Vorab Hinweis: Zwar wurde mir ein kostenloses Exemplar zur Verfügung gestellt, dies hat aber keinerlei Einfluss auf meine nachfolgende Meinung
Die Suchenden
Bonnie hatte nie große Träume für ihr Leben, vielleicht ein kleines Café führen, aber da, wo sie herkommt, träumt man nicht, man überlebt. Also jobbt sie in einem Imbiss und frittiert Fisch und Chips. Ihr Verdienst reicht gerade so um über die Runden zu kommen und ihrem Sohn Josh die am dringendsten nötigen Sachen zu kaufen. Dass sie mit 28 Jahren unverheiratet und alleinerziehend ist, kommt im erzkatholischen Dublin nicht wirklich toll an, sie wird deswegen oft schief angesehen oder muss sich dumme Sprüche anhören. Bonnie flüchtet sich dann in die Routine ihres Alltags und die Abenteuer, die sie für Josh ersinnt. Eigentlich sollte er längst in die Schule gehen, aber sie kann ihn noch nicht loslassen, sorgt sich, weil er anders als andere Kinder ist, schlauer, wissbegieriger, und die Welt mit anderen Augen sieht.
Eines Tages finden sie in einem Bus einen Hefter mit handschriftlichen Noten, einer Busverbindungsauskunft nach Ballystone, Galway, und einem Zeitungsartikel. Letzterer führt sie zu dem ehemals berühmten Konzertpianisten Robert. Obwohl ihm die Noten nicht gehören, will er sie ihr abkaufen, denn er weiß genau, wer die Stücke komponiert hat – ein früherer Schüler von ihm, der vor 18 Jahren verschwand. Als Bonnie nicht verkaufen will, überzeugt er sie, den Besitzer gemeinsam zu suchen. Sie folgen den Hinweisen an die Westküste. Dort platzen sie mitten in ein Musikfestival, doch niemand in dem kleinen Dörfchen Ballystone will den Komponisten der Noten kennen ...
Robert ist alt und einsam. Früher war er eingefeierter Star, später Lehrer an einer Privatschule. Doch seit der Rente und weiß er nichts mehr mit seiner Zeit anzufangen. „Die Musik war mein Lebenselixier, der Konzertsaal mein Zuhause, der Applaus meine Droge. Ohne das alles war ich … Nichts.“ (S. 97) Selbst die Suche nach dem verschwundenen Schüler hat er irgendwann aufgegeben. Die Reise mit Bonnie und Josh macht sein Leben plötzlich wieder bunt, aufregend und interessant.
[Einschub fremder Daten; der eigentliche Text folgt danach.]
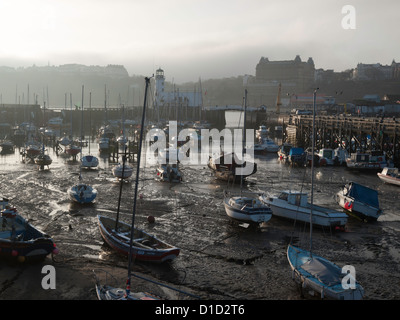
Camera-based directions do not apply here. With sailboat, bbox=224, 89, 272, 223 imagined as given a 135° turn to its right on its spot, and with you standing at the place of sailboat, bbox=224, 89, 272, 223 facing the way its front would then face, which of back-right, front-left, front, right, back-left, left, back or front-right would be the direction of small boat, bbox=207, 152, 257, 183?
left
Sie holt ihn aus seinem Schneckenhaus und katapultiert ihn in ein Abenteuer, das ihm neue Perspektiven aufzeigt – denn noch ist sein Leben nicht vorbei.
Auch Bonnies Panzer, den sie nach dem Tod ihrer Mutter vor zwei Jahren um sich und Josh aufgebaut hat, bricht endlich auf. Sie lernt, ihrem Sohn zu vertrauen und ihm mehr Freiheiten zu lassen.
Daran ist nicht nur ihr verrückter Roadtrip Schuld, sondern auch die leicht schrägen Einwohner des Dörfchens. Sie integrieren die drei Suchenden einfach in ihren Alltag, mischen sich ein, wo es ihnen notwendig erscheint, helfen oder stellen Forderungen. Ich habe dabei besonders den Dorfpolizisten Dan und die Pub-Wirtin Eireen ins Herz geschlossen.
Claudia Winter entführt uns mit „Ein Lied für Molly“ nach Irland und in die Welt der Musik. Sie schreibt über Familie und die eine große Liebe, über Loslassen und Ankommen.
Die Geschichte wird parallel über zwei Zeitebenen erzählt, neben der aktuellen Suche erfährt man Stück für Stück, was damals passiert ist. Mir hat übrigens der Teil, der in der Vergangenheit spielt, ein kleines bisschen besser gefallen als die Gegenwart.